## ЧТО СДЕЛАТЬ
Продолжите интервью о Рубине и первых годах «СЭ»: напишите, что идет после последней реплики.

## ИСХОДНЫЙ ТЕКСТ
-*-*-

Иван Рубин и Владимир Кучмий. Фото Александр Вильф

Рубин

— Здорово помог «СЭ» на первых порах бывший журналист «Совспорта» Сергей Вишняков. Ставший бизнесменом.

— Это правда, помогал!

— Откуда взялся гендиректор Рубин?

— Метрах в пятидесяти от редакции, на Пушечной, было его кафе «Раз-два-три». Обычная забегаловка. Рубин как-то сошелся с Трахтенбергом, потом стал выдавать нам талоны со скидкой. Леня привел его в редакцию, познакомил с Кучмием. Ну и закрутилось.

— Открыл бы Рубин кафе в другом районе — к газете никакого отношения не имел бы?

— Сто процентов! Его появление в «СЭ» — стечение обстоятельств.

— Выжил бы «СЭ» без Рубина?

— Хороший вопрос. Первые месяцы у газеты был другой генеральный директор, пришедший с нами из «Советского спорта». Рубин, вникнув в дела, сказал, что тот ворует. Пинками и тумаками его изгнал. И Кучмий на собрании предложил сделать Рубина гендиректором. Против выступили Боря Тосунян и Миша Дмитриев. Может быть, кто-то еще. Я был «за».

— Первое время нищета была полная?

— Абсолютная. Рубин приносил из своего «Раз-два-три» пакет рублей и трешек, выдавал нам зарплату. Рубли желтые, трешки зеленые.

— Ощущения, что Рубин какой-то проходимец, — не возникало?

— Нет. Скорее что-то авантюрное. На все это накладывалась его дружба с Андреем... Как же его фамилия?

— Прокудин?

-*-*-

## Записи с данными
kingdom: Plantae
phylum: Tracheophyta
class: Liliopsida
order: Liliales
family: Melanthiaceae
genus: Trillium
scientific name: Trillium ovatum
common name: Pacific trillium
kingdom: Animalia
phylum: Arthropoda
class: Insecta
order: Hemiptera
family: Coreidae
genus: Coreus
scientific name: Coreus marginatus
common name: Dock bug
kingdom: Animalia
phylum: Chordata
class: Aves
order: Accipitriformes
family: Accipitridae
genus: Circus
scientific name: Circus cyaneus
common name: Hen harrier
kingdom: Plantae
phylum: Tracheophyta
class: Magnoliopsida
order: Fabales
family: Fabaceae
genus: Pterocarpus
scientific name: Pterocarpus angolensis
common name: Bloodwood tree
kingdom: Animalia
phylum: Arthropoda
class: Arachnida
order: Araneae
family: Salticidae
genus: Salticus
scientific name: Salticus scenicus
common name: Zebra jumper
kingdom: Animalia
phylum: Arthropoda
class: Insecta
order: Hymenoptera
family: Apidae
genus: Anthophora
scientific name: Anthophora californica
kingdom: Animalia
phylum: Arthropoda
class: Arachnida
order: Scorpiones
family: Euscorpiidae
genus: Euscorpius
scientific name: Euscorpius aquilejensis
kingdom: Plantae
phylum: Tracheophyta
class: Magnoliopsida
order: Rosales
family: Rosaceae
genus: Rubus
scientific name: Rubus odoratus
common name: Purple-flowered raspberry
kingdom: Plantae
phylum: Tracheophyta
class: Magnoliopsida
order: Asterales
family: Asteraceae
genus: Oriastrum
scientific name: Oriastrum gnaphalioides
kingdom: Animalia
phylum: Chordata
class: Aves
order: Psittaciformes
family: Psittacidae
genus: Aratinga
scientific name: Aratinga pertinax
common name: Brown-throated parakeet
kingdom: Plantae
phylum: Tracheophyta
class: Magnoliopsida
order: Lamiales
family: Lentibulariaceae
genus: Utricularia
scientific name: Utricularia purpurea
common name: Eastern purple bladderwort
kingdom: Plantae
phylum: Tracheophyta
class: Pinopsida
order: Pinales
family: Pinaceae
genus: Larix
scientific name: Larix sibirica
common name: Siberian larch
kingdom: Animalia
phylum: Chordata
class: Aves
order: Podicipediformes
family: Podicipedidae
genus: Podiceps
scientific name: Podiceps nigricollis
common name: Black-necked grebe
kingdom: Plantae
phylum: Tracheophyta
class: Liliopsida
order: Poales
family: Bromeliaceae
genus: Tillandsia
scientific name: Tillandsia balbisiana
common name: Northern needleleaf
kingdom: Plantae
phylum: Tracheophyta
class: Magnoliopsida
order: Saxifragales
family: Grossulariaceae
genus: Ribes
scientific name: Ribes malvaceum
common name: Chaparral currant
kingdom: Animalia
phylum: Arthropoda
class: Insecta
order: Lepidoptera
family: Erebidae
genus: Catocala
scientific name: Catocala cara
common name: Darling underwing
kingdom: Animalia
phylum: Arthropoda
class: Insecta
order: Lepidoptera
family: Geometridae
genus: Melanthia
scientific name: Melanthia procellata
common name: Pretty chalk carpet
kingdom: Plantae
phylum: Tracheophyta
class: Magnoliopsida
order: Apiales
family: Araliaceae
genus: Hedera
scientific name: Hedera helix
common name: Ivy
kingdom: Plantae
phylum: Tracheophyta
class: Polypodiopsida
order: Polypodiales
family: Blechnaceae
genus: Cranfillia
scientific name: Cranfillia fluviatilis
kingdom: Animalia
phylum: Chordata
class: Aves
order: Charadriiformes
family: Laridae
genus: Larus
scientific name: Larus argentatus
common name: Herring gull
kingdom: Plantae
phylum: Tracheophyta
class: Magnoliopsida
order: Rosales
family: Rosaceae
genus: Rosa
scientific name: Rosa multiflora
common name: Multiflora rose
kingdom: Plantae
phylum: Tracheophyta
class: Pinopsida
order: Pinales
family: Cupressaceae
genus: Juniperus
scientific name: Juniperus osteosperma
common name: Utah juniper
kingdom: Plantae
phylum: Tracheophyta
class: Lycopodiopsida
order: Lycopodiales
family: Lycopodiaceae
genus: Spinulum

-*-*-

## ВАШ ОТВЕТ
— Точно, Прокудин! Из арбатской братвы. Но мужик классный, порядочный. Да и про Рубина ни одного плохого слова не скажу — он для «СЭ» все делал. Строил квартиры, продавал, деньги уходили на зарплату. Но не стоило ему заниматься управлением газетой. Нанял бы нормальных менеджеров — и сидел бы в сторонке, курил. Как настоящий владелец. Вот главная ошибка Рубина. А то появлялись какие-то непонятные консультанты — вроде отца Децла.

— Толмацкий.

— Да. Но это уже на излете. Рубин вечно бросался в крайности — то телевидение собирался запускать, то еще какие-то проекты...

— Не только мы, но и вы сидели без зарплаты.

— Знали бы вы, сколько...

— Кстати! Сколько?

— Целый год. В августе 1998-го случился дефолт, доллар с шести рублей подскочил до тридцати. Рубин сказал: «Ты записывай, что я тебе должен. Разбогатею — верну». Я записывал.

— Вернул?

— До копейки! Какую-то сумму на жизнь он все равно давал. Наверное, шестую часть зарплаты. Когда выправилось, подошел: «Сколько должен?» Я достал бумажку. Рубин взглянул: «В течение полугода частями верну». Дал команду бухгалтерии.

— Мы, юные авторы, тот кризис не особо почувствовали.

— Но у нас, начальников, зарплата была совсем другая.

— Тысячи три долларов у вас было?

— Наверняка. Рубин сказал: «Считай зарплату в валюте».

— Здоровенный дом на Патриарших прудах построил именно Рубин. Сильно прогорел, продавая квартиры.

— Честно — не знаю. Несколько квартир у него в этом доме было — все продал. Последнюю — Александру Медведеву, нынешнему президенту «Зенита».

— Трахтенберг вскользь рассказывал — был какой-то наезд со стороны одного из братьев Квантришвили.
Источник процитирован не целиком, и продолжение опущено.